Recorded data -
━━━━━━━━━━━━━━━━━━━━━━━━━━━━━━

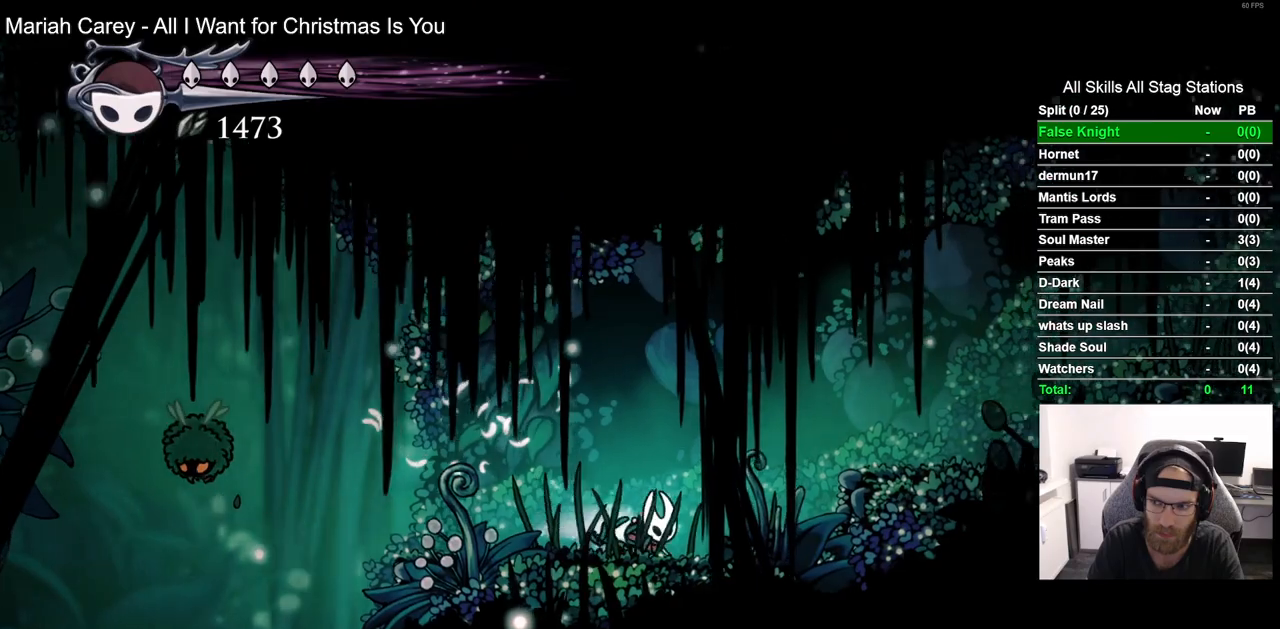
Gameplay with a controller (PlayStation layout); each line is a JSON object with the inputs held at the frame after it. "events" lists button and stick changes between this image and that frame as [ms after this image, input, new state], when the widget could be followed in between. Not read: R1.
{"buttons": ["CROSS", "DPAD_RIGHT"], "left_stick": "center", "right_stick": "center", "events": [[67, "R2", "up"], [217, "CROSS", "down"]]}
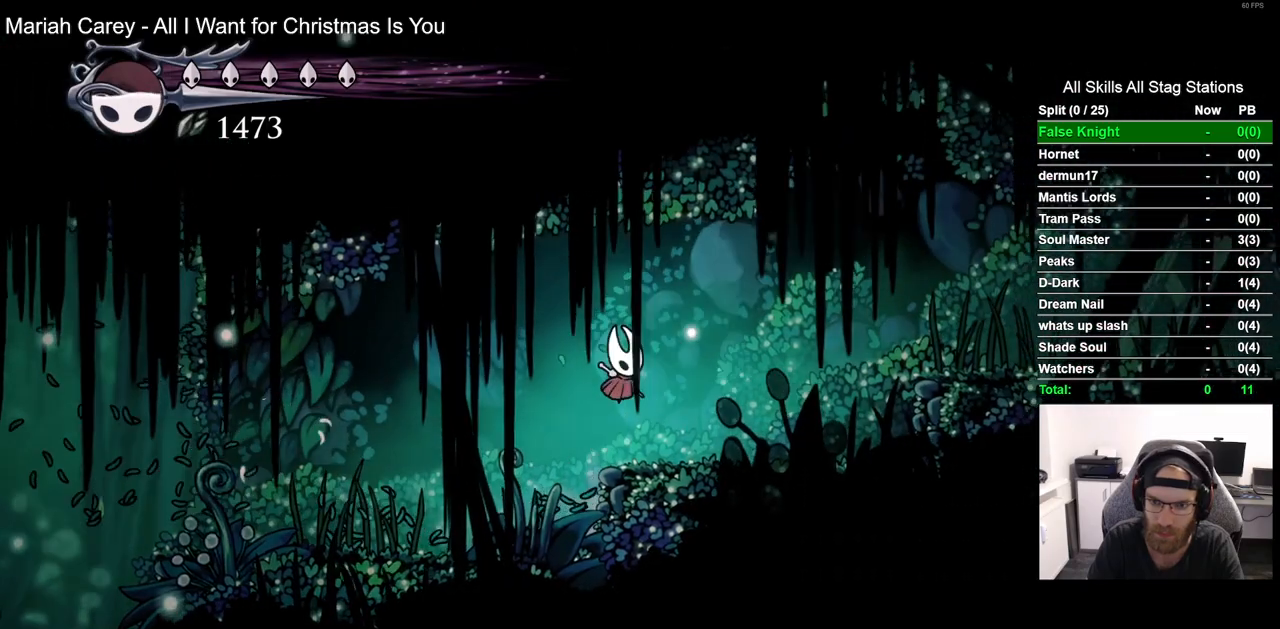
{"buttons": ["DPAD_RIGHT"], "left_stick": "center", "right_stick": "center", "events": [[100, "R2", "down"], [150, "CROSS", "up"], [300, "R2", "up"]]}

━━━━━━━━━━━━━━━━━━━━━━━━━━━━━━

What needs to be done - The entire listing above is to be copied exactly, with all pictures omitted.

Exercise response -
Gameplay with a controller (PlayStation layout); each line is a JSON object with the inputs held at the frame after it. "events" lists button and stick changes between this image and that frame as [ms after this image, input, new state], when the widget could be followed in between. Not read: R1.
{"buttons": ["CROSS", "DPAD_RIGHT"], "left_stick": "center", "right_stick": "center", "events": [[67, "R2", "up"], [217, "CROSS", "down"]]}
{"buttons": ["DPAD_RIGHT"], "left_stick": "center", "right_stick": "center", "events": [[100, "R2", "down"], [150, "CROSS", "up"], [300, "R2", "up"]]}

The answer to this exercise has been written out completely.